4
votes

I have to perform a cluster analysis on a big amount of data. Since I have a lot of missing values I made a correlation matrix.

corloads = cor(df1[,2:185], use = "pairwise.complete.obs")

Now I have problems how to go on. I read a lot of articles and examples, but nothing really works for me. How can I find out how many clusters are good for me?

I already tried this:

dissimilarity = 1 - corloads
distance = as.dist(dissimilarity) 

plot(hclust(distance), main="Dissimilarity = 1 - Correlation", xlab="") 

I got a plot, but its very messy and I dont know how to read it and how to go on. It looks like this:

enter image description here

Any idea how to improve it? And what can I actually get out of it?

I also wanted to create a Screeplot. I read that there will be a curve where you can see how many clusters are correct.

I also performed a cluster analysis and choose 2-20 Clusters, but the results are so long, I have no idea how to handle it and what things are important to look on.

2
You can arbitrary determine the number of clusters. It is very controversy how to determine the number of clusters, but some analysis can help you out. Take a look at kgs function from maptree package.patL
I looked it up and read that it should help you to find a good number of clusters. But I am totally new to that subject. What do I have to enter as cluster and diss? Is my corloads = cluster and diss = distance?? kgs (cluster, diss, alpha=1, maxclust=NULL)Essi

2 Answers

3
votes

To determine the "optimal number of clusters" several methods are available, despite it is a controversy theme.

The kgs is helpful to get the optimal number of clusters.

Following your code one would do:

clus <- hclust(distance)
op_k <- kgs(clus, distance, maxclus = 20)
plot (names (op_k), op_k, xlab="# clusters", ylab="penalty")

So the optimal number of clusters according to the kgs function is the minimum value of op_k, as you can see in the plot.
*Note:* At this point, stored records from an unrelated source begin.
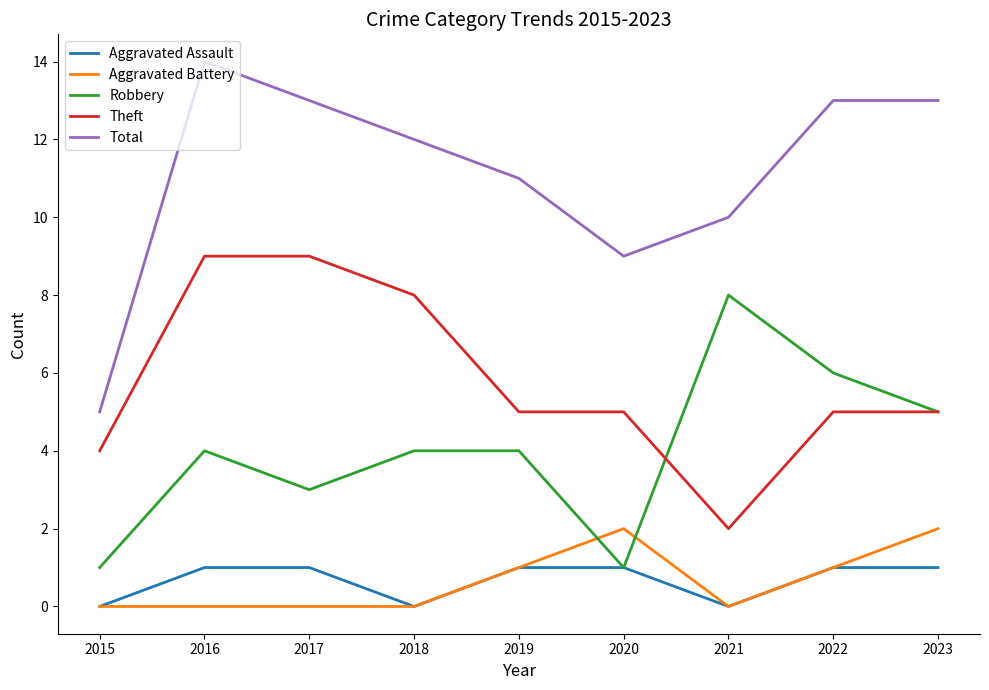

What is the approximate value of Robbery at 2022?

6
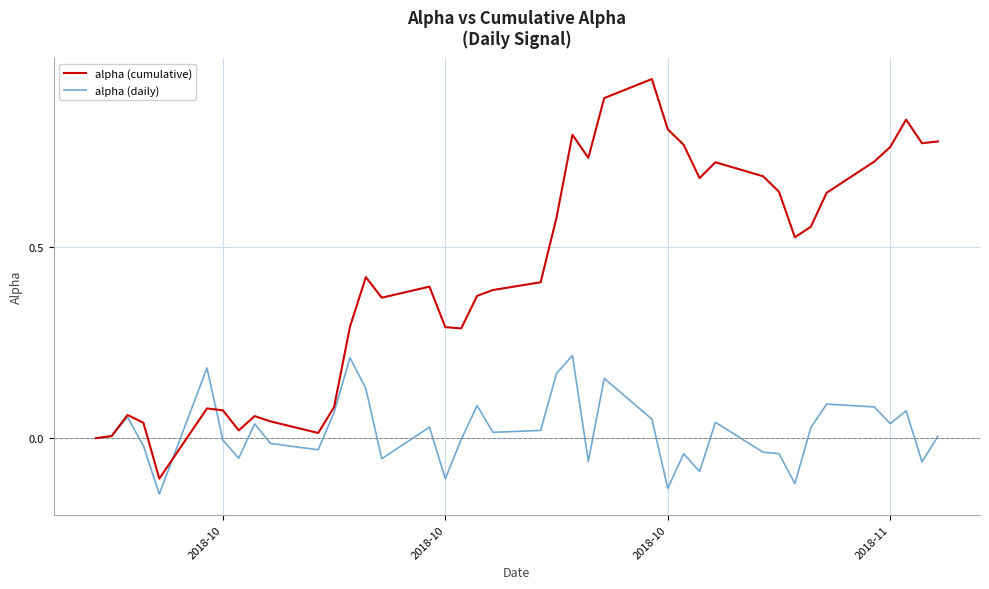

Rank the series by their maximum value, from lowest to highest.

alpha (daily), alpha (cumulative)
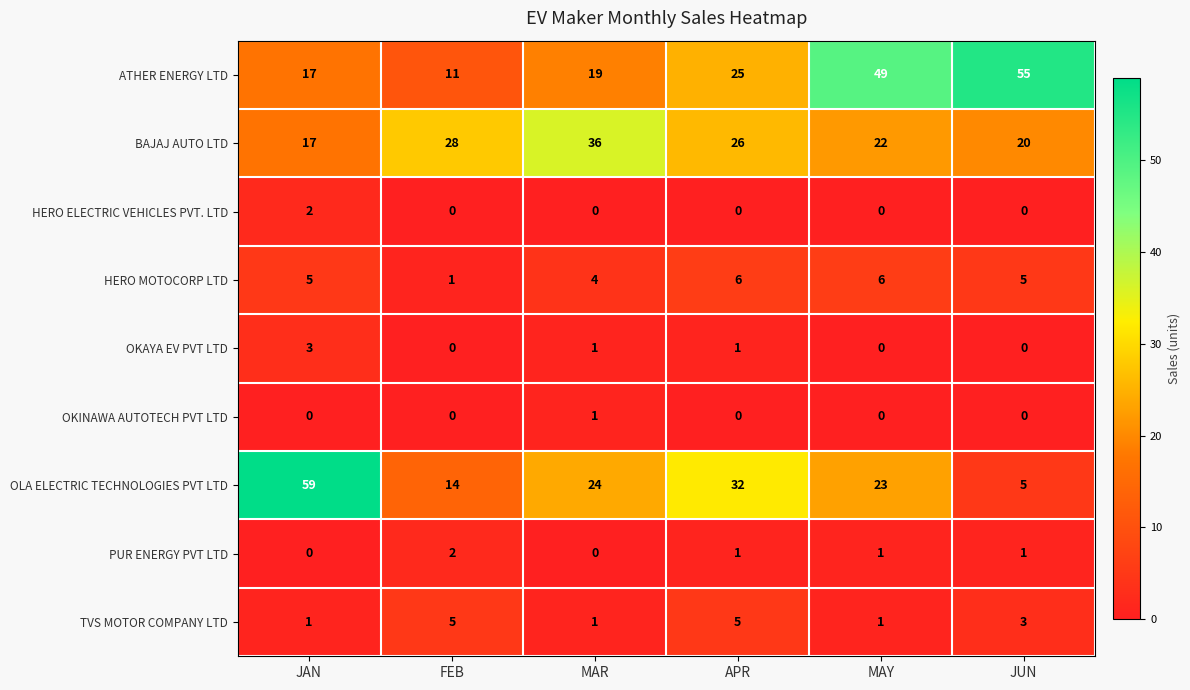

What is the average value of the OLA ELECTRIC TECHNOLOGIES PVT LTD series?

26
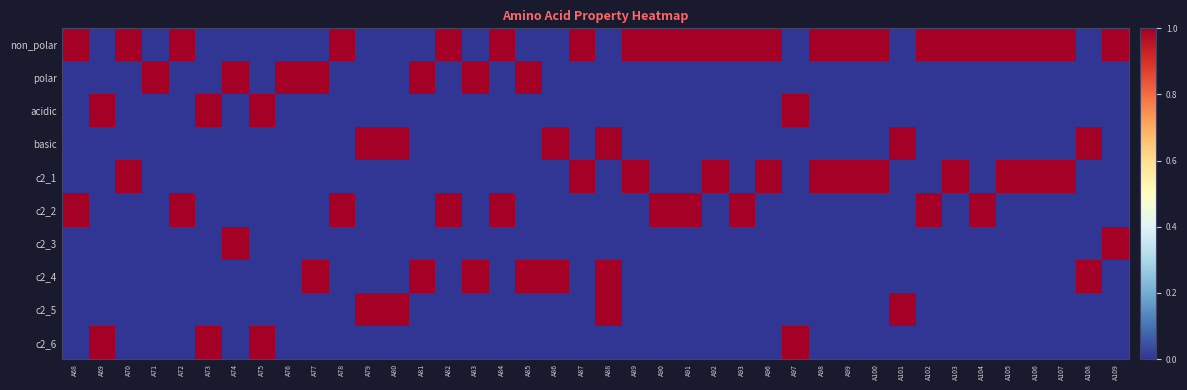

At how many categories does at least one series exceed 0?

40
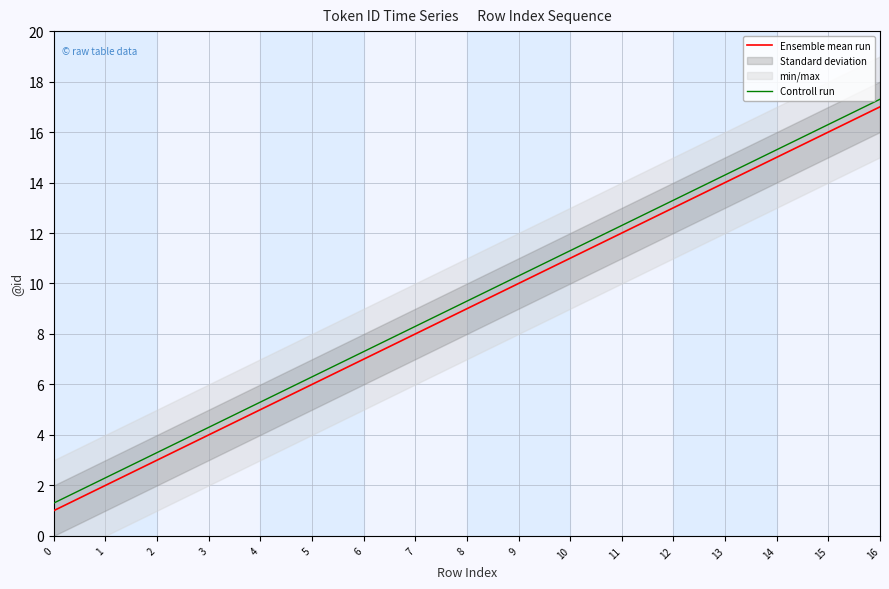

Which series has the largest total across all categories?

Controll run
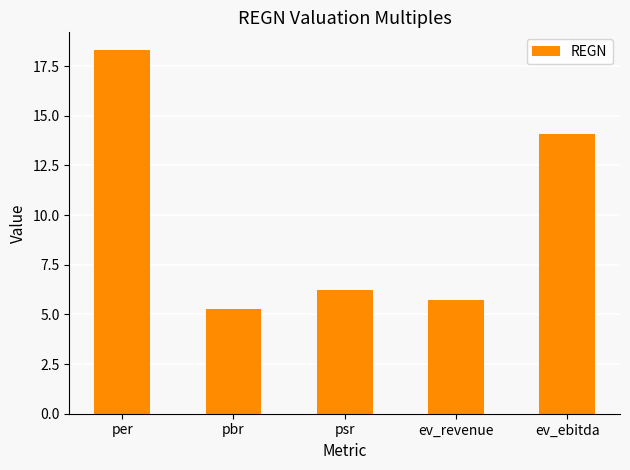

Where does the data first go above 6?

per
You can get it with

min(op_k)

Note that I set the maximum number of clusters allowed to 20. You can set this argument to NULL.
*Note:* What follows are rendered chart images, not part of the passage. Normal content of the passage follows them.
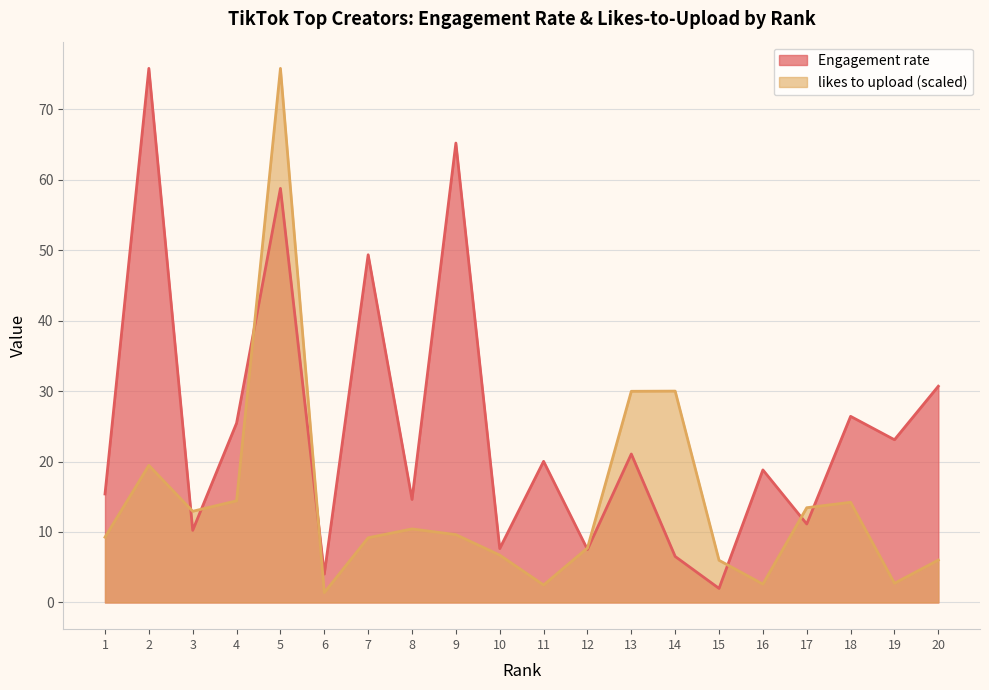

Rank the series by their maximum value, from lowest to highest.

Engagement rate, likes to upload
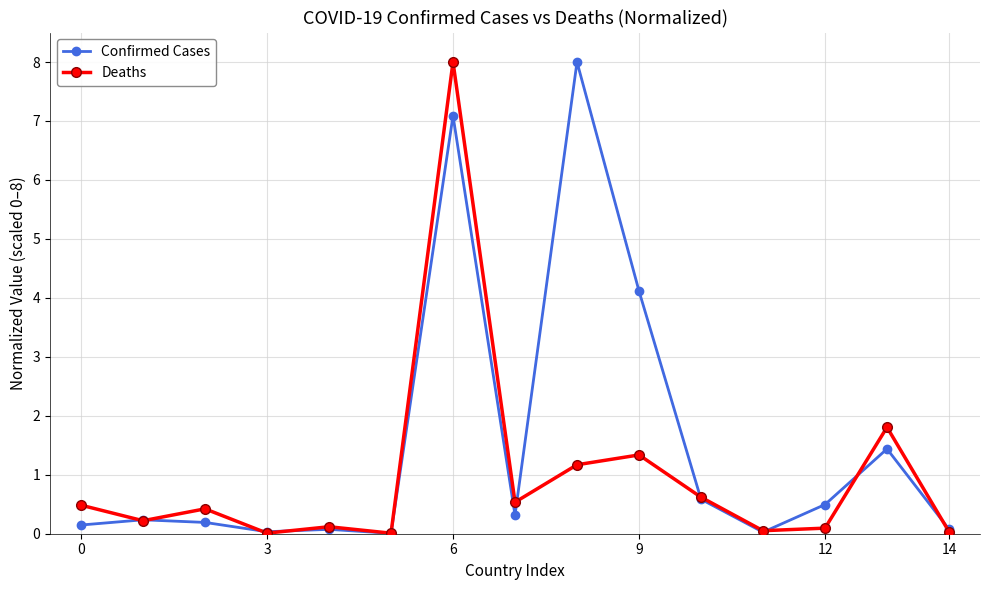

What is the value of the Confirmed Cases point at the 8th from the left?

0.3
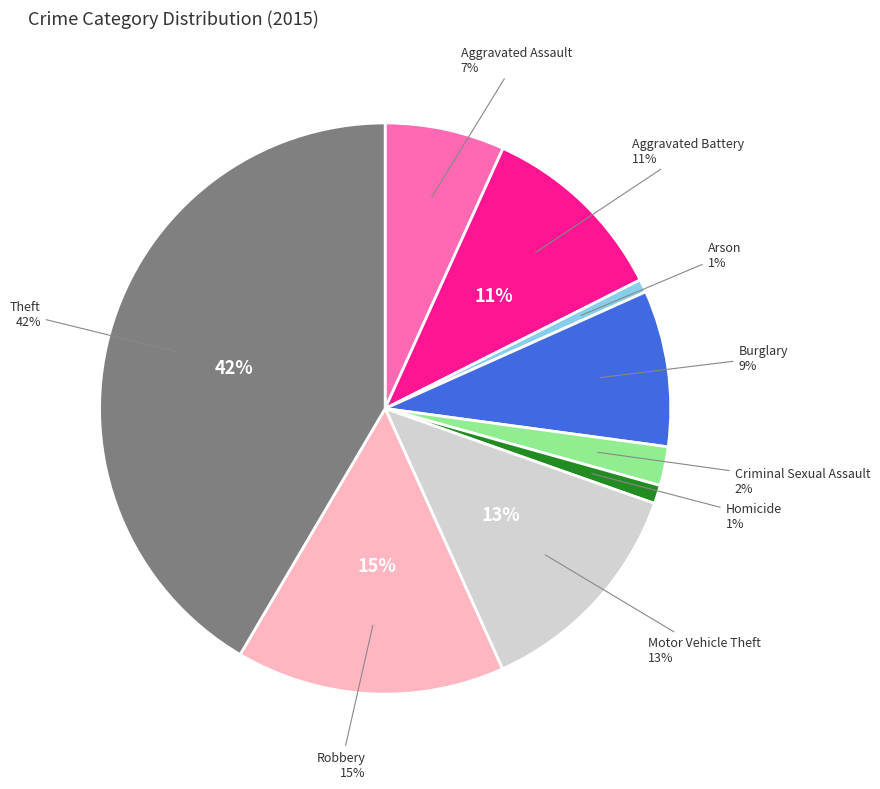

Combined, what portion of the pie is Aggravated Battery and Homicide?

11.8%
Check this page for more methods.

Hope it helps you.

Edit

To find which is the optimal number of clusters, you can do

op_k[which(op_k == min(op_k))]

Plus

Also see this post to find the perfect graphy answer from @Ben

Edit

op_k[which(op_k == min(op_k))]

still gives penalty. To find the optimal number of clusters, use

as.integer(names(op_k[which(op_k == min(op_k))]))
1
votes

I'm happy to learn about the kgs function. Another option is using the find_k function from the dendextend package (it uses the average silhouette width). But given the kgs function, I might just add it as another option to the package. Also note the dendextend::color_branches function, to color your dendrogram with the number of clusters you end up choosing (you can see more about this here: https://cran.r-project.org/web/packages/dendextend/vignettes/introduction.html#setting-a-dendrograms-branches )